La doctrine quant à elle semble également à priori généralement favorable. Ainsi un « Groupe des cinq » proposait-il  de « changer la République » en ramenant notamment le mandat présidentiel à cinq ans [2] . Pourtant le Comité consultatif pour la révision de la Constitution n’avait pu dégager une solution sur ce point [3] . La cohabitation a bien sûr relancé le débat. [4]

    On pourrait être tenté de dire que ce n’est pas en réduisant la durée du mandat que l’on changera fondamentalement nos institutions. Pourtant cela engendrerait incontestablement des modifications plus ou moins importantes dans le fonctionnement du régime.

Ainsi, le maintien du septennat conforterait-il la situation actuelle et récente, c’est à dire un fonctionnement parlementaire de nos institutions interrompu par la réapparition du présidentialisme majoritaire alors que l’instauration du quinquennat déboucherait soit sur un présidentialisme renforcé  soit sur un régime présidentiel

  Dans un cas, celui du septennat, il y aurait alternance de régimes dans un sens ou dans l’autre. Ce serait donc une bonne solution mais faussée par cette alternance (I ). Dans l’autre cas, celui du quinquennat, on pourrait espérer voir les institutions fonctionner sur un seul mode. Mais ce mode unique ne serait pas forcément le meilleur. En apparence le quinquennat est une bonne solution, en réalité  elle comporte beaucoup plus de défauts qu’il n'y parait à priori : c’est une fausse bonne solution. (II)

ÉNONCÉ:
Recopiez le passage sur la durée du mandat présidentiel, en commençant par « Ainsi, le maintien » et en allant jusqu'à « bonne solution. (II) », en substituant « mandat de cinq ans » à « quinquennat ».

DONNÉES:
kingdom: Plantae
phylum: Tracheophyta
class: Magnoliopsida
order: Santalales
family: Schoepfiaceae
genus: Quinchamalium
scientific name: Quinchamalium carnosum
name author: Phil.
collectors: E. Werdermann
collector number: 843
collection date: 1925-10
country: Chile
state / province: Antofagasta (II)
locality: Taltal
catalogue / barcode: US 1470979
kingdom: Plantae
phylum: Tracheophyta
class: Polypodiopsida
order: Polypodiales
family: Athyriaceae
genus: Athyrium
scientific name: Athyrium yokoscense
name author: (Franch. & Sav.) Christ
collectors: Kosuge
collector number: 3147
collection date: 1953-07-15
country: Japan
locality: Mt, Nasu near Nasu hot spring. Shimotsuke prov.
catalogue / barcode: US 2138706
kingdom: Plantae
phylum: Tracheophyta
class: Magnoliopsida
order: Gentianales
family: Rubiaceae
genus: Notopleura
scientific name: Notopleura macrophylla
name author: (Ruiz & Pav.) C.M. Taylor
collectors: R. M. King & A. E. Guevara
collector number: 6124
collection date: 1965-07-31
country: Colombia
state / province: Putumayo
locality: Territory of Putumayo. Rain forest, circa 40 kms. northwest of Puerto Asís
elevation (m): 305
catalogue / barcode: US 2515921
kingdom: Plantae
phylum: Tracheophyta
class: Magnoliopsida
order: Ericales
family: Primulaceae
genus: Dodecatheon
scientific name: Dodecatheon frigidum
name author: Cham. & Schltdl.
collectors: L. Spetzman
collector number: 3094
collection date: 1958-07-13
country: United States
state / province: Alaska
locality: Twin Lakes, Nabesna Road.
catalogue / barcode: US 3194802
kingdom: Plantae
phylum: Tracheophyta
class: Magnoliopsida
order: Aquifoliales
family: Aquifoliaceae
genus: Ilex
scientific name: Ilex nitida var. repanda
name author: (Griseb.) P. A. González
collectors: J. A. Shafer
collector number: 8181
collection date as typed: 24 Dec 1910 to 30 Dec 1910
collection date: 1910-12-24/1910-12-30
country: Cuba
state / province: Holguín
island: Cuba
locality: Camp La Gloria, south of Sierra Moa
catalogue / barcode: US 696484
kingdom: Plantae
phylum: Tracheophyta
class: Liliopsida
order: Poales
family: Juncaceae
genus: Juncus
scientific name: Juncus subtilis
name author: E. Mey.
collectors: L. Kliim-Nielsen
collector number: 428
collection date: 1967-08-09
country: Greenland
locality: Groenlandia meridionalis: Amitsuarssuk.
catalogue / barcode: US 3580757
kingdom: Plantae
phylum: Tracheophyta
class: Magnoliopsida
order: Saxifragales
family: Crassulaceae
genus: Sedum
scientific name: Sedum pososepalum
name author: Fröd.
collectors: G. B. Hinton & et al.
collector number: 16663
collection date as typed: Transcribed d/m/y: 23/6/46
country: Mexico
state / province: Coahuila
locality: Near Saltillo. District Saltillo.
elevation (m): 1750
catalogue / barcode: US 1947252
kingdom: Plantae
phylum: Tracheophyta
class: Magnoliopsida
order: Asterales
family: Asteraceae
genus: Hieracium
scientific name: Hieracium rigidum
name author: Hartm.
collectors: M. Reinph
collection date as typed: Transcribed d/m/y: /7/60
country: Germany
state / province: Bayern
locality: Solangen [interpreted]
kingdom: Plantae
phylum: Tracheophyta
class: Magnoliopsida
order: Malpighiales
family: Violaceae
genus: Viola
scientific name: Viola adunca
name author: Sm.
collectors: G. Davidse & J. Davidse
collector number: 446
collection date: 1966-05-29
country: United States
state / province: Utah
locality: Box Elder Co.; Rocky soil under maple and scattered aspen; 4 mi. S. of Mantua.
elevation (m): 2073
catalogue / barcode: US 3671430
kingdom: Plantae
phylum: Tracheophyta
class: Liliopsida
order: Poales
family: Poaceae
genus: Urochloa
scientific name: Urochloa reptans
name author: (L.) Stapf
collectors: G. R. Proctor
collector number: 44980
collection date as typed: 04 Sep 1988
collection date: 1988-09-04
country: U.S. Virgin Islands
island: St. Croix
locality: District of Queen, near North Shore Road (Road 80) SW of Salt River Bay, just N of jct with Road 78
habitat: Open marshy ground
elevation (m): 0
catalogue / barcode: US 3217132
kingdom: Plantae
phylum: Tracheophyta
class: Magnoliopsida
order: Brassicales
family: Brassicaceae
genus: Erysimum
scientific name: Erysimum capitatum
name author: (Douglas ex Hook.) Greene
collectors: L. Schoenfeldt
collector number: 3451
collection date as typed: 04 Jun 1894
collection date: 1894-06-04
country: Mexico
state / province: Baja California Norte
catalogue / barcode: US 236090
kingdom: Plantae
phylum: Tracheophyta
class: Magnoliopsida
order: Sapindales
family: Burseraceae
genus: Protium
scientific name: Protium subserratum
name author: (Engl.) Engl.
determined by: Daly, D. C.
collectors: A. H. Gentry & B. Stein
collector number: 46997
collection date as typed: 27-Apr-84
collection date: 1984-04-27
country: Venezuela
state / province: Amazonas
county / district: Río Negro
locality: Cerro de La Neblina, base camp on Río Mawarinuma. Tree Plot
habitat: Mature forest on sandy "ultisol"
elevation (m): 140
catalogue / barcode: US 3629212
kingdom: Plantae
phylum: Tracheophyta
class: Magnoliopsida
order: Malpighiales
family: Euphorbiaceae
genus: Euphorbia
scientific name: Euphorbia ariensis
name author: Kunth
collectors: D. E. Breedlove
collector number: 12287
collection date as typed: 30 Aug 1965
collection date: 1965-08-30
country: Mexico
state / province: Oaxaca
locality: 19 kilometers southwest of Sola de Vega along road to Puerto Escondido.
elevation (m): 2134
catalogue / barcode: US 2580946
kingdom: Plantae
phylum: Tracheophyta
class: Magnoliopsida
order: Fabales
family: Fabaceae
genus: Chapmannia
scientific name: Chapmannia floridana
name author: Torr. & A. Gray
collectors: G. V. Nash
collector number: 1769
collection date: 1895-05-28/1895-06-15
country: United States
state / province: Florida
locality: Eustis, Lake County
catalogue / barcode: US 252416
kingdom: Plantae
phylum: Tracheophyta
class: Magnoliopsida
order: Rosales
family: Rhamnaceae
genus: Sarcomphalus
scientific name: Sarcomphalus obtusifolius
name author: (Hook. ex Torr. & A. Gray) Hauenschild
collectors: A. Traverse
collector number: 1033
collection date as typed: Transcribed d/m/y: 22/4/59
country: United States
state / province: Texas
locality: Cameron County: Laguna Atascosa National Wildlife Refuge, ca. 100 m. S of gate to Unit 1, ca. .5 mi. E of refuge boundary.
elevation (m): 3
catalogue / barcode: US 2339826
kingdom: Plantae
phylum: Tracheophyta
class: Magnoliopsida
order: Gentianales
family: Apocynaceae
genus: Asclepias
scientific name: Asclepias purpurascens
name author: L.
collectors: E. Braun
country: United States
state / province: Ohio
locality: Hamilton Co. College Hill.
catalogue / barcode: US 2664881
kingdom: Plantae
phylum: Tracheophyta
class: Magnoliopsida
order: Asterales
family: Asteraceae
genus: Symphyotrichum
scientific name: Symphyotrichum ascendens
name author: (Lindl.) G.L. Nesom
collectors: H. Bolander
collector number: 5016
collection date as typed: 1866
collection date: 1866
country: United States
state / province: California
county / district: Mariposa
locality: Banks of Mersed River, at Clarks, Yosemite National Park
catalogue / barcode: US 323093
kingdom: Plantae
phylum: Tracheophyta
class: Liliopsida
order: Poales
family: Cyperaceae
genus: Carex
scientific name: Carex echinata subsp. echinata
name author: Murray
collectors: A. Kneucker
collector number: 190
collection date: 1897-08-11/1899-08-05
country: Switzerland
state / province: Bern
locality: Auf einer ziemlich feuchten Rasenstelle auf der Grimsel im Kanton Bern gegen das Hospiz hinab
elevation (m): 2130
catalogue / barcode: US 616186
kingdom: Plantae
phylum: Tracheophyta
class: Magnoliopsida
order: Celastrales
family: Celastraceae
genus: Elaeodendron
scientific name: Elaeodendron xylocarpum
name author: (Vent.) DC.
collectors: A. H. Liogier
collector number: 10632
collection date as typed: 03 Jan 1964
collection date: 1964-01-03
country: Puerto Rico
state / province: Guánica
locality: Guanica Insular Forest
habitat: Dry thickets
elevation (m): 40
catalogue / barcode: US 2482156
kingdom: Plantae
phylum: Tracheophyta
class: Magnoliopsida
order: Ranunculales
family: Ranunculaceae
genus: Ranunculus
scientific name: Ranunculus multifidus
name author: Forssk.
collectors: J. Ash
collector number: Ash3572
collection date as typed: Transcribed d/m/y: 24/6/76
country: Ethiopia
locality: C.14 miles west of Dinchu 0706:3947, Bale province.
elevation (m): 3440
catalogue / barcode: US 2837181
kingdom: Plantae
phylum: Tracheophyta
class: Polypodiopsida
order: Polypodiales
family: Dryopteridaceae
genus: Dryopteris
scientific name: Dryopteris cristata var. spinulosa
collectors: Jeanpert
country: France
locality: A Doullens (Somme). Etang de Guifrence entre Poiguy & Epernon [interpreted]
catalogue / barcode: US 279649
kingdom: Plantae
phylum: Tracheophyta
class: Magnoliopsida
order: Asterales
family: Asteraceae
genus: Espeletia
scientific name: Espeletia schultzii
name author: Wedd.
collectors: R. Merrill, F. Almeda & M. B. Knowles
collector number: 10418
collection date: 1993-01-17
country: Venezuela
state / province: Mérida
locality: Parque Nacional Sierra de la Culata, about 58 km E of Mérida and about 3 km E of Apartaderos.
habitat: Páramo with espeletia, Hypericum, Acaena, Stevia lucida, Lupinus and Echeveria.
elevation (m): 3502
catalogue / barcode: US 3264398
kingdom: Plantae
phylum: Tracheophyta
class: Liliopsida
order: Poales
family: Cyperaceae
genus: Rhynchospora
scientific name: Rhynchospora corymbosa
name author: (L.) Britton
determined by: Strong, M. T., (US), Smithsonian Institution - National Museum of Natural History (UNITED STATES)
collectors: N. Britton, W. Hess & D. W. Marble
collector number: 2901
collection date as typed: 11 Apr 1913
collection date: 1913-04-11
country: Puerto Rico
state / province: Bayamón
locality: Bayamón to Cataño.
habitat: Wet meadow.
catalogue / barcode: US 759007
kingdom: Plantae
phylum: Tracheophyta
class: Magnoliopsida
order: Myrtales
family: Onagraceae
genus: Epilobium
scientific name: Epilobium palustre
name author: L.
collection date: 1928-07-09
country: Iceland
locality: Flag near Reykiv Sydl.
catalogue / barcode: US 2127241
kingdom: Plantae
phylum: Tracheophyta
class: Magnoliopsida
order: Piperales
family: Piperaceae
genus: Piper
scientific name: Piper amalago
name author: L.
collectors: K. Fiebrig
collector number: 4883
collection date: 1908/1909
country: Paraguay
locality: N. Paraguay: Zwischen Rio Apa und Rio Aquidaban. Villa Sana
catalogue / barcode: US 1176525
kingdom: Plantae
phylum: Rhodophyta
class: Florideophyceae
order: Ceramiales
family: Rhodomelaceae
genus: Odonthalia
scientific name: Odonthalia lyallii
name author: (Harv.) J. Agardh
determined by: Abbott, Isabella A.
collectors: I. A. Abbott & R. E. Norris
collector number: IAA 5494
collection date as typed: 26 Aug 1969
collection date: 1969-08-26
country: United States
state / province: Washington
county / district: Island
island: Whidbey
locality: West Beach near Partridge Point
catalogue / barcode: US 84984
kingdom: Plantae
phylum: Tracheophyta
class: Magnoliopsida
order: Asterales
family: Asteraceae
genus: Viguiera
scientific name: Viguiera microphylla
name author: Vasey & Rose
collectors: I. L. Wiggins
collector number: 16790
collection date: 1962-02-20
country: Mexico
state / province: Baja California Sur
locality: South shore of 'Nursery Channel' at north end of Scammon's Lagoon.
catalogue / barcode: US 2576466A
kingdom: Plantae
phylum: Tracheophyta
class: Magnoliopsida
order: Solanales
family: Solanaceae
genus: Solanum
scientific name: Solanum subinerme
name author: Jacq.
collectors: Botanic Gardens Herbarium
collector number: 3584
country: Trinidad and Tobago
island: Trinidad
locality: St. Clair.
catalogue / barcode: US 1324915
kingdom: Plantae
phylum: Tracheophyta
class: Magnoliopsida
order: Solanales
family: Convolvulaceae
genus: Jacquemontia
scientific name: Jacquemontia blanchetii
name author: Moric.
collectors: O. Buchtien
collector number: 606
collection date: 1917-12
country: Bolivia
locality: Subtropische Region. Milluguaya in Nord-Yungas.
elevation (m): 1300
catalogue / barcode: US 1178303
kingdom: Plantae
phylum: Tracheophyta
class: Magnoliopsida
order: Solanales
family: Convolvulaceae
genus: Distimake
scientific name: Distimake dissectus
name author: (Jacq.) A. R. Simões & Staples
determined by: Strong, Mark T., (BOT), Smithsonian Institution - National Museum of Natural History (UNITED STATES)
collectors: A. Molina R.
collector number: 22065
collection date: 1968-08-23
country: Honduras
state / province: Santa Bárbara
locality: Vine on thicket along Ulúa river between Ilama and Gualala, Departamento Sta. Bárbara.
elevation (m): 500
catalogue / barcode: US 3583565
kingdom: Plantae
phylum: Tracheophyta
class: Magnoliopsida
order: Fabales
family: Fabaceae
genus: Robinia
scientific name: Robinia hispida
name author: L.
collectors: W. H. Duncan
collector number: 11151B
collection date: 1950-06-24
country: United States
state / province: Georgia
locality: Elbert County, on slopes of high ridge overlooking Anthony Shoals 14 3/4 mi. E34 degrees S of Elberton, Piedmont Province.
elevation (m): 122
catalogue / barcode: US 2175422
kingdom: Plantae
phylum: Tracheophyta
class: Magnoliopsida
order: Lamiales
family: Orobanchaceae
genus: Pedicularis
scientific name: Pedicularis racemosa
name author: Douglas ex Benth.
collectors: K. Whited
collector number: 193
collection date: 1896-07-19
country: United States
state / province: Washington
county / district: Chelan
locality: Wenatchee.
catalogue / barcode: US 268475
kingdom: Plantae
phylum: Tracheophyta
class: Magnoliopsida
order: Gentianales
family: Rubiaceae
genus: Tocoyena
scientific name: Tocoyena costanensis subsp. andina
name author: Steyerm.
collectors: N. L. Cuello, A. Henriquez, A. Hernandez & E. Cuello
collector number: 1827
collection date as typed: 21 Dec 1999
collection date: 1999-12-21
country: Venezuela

RÉPONSE:
Ainsi, le maintien du septennat conforterait-il la situation actuelle et récente, c’est à dire un fonctionnement parlementaire de nos institutions interrompu par la réapparition du présidentialisme majoritaire alors que l’instauration du mandat de cinq ans déboucherait soit sur un présidentialisme renforcé  soit sur un régime présidentiel

  Dans un cas, celui du septennat, il y aurait alternance de régimes dans un sens ou dans l’autre. Ce serait donc une bonne solution mais faussée par cette alternance (I ). Dans l’autre cas, celui du mandat de cinq ans, on pourrait espérer voir les institutions fonctionner sur un seul mode. Mais ce mode unique ne serait pas forcément le meilleur. En apparence le mandat de cinq ans est une bonne solution, en réalité  elle comporte beaucoup plus de défauts qu’il n'y parait à priori : c’est une fausse bonne solution. (II)